Alternate schemes for monitoring the radiation field have included use of secondary emission foils in the beam path or use of a toroid pulse transformer around the beam. Both of these techniques work only for electron beams and are insensitive to photon or neutron beams.
A disadvantage of the prior art using segmented ionization chambers is that they have regions of insensitivity between the segments. This allows the accelerator to deliver radiation that may be undetected or inaccurately measured by the dosimetry system. Furthermore, the response of electronic circuits measuring the ionization current from various segments must be well matched if an accurate measure of total current is to be obtained by summing currents from these segments. Electronic circuits for measuring the currents from the chamber segments must be high quality because the currents are small and leakage currents are a problem.

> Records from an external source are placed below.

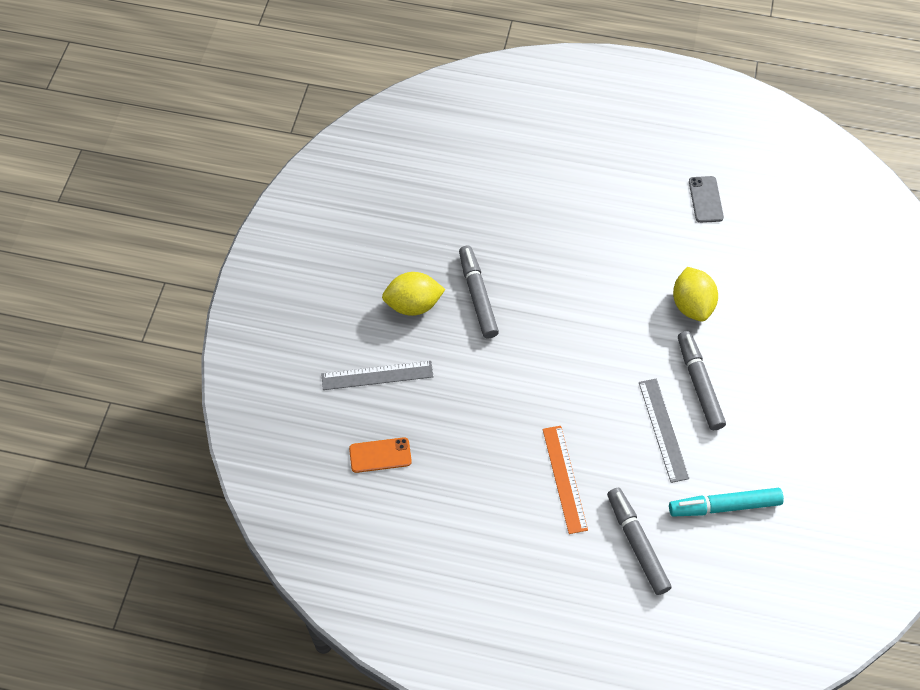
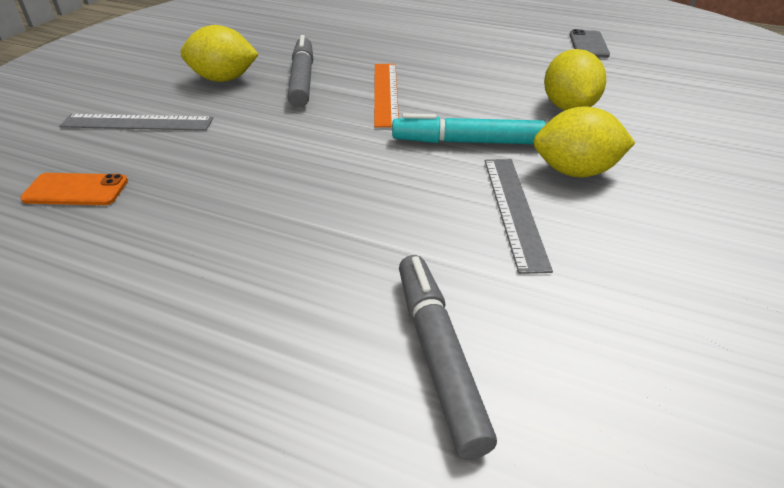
camera: 10 degrees right, 20 degrees down
(564, 479) = (336, 247): orange ruler -> orange ruler (385, 93)
(699, 384) = (575, 171): grey marker -> yellow lemon
(724, 506) = (619, 319): turquoise marker -> turquoise marker (467, 142)

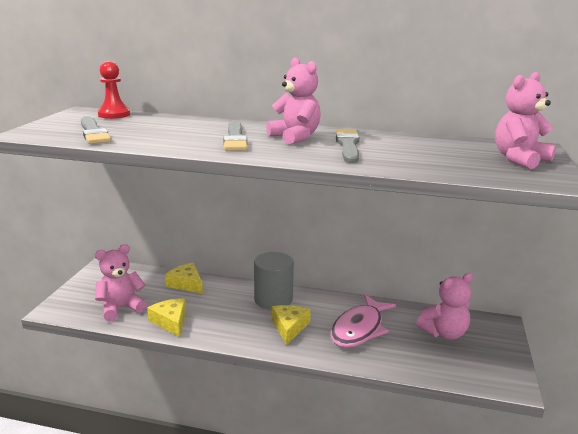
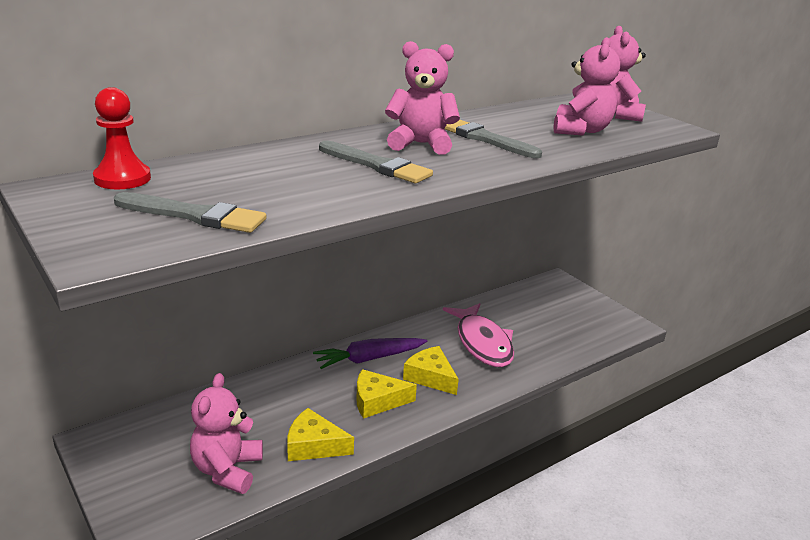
camera: 50 degrees left, 5 degrees up
(186, 284) = (250, 395): yellow cheese -> yellow cheese (377, 401)
(273, 299) = (369, 359): grey cylinder -> purple carrot
(444, 333) = (539, 310): pink teddy bear -> pink teddy bear (580, 130)

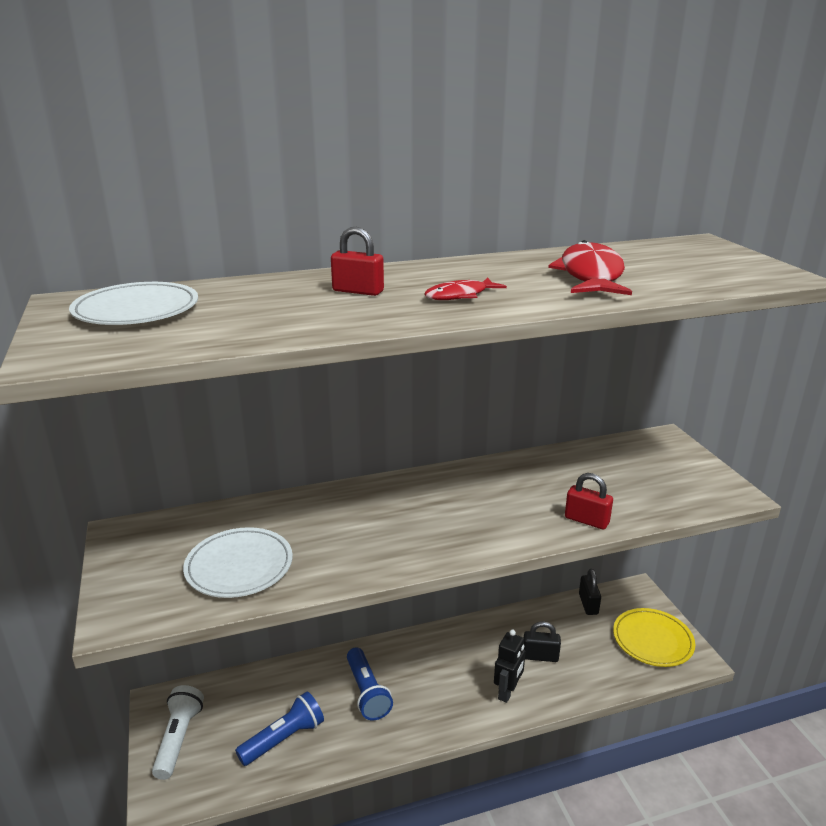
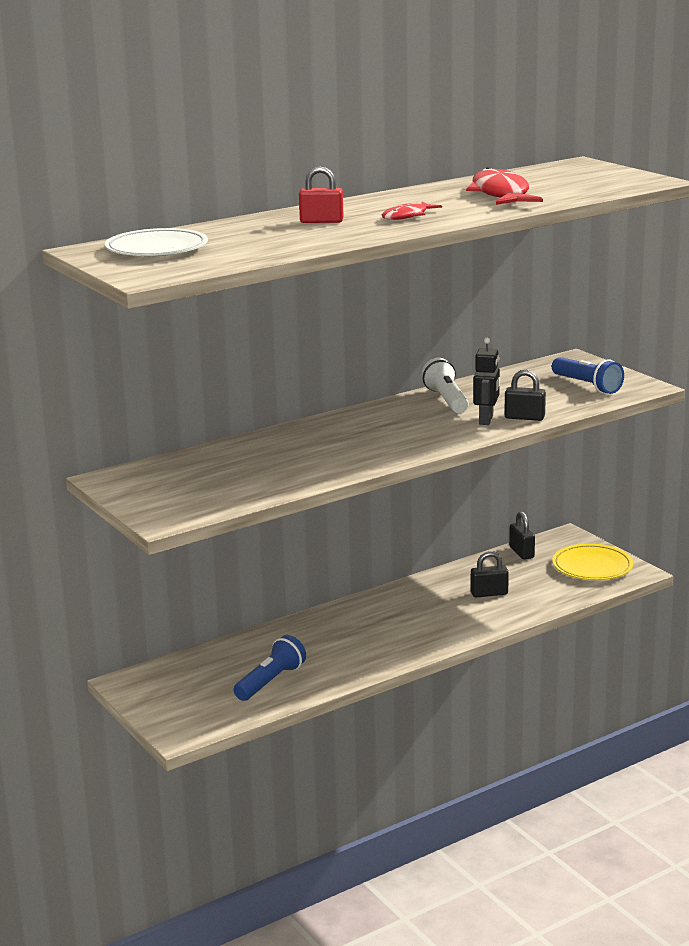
camera: 15 degrees left, 5 degrees down
(178, 739) = (166, 699): white flashlight -> white flashlight (446, 400)
(239, 566) = (240, 481): white plate -> none
(367, 692) = (333, 642): blue flashlight -> blue flashlight (587, 386)
(507, 692) = (468, 620): black robot -> black robot (486, 420)
(586, 520) = (524, 417): red padlock -> black padlock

In most accelerators the spatial information is also used to correctively tune the beam if an asymmetry is detected in the radiation flux. U.S. Pat. No. 3,838,284 covers this aspect of chamber design.
Shapes of the various segments are designed to provide information about various types of beam inhomogeneties which can result from a number of causes. This information can be used to drive servo systems which control the accelerator to correct such inhomogeneities and/or the information can operate interlock circuits to terminate radiation production if the spatial distribution of the beam is not correct. For example, U.S. Pat. No. 4,347,547 is a scheme whereby the beam intensity over a central electrode is compared to the sum of various outer segments to provide energy discrimination. Simultaneously the differences in beam intensity over the various outer electrodes provide information about the spatial symmetry in planes normal to the direction of the radiation beam.
A failure of one of the segments or its associated electronics may erroneously be interpreted by the system as a reduction and an asymmetry in the radiation flux. Should the control system try to correct this, a misapplication of the radiation beam may result. A means of measuring total ionization current independent of the segments is needed to verify the integrity of the segmented system.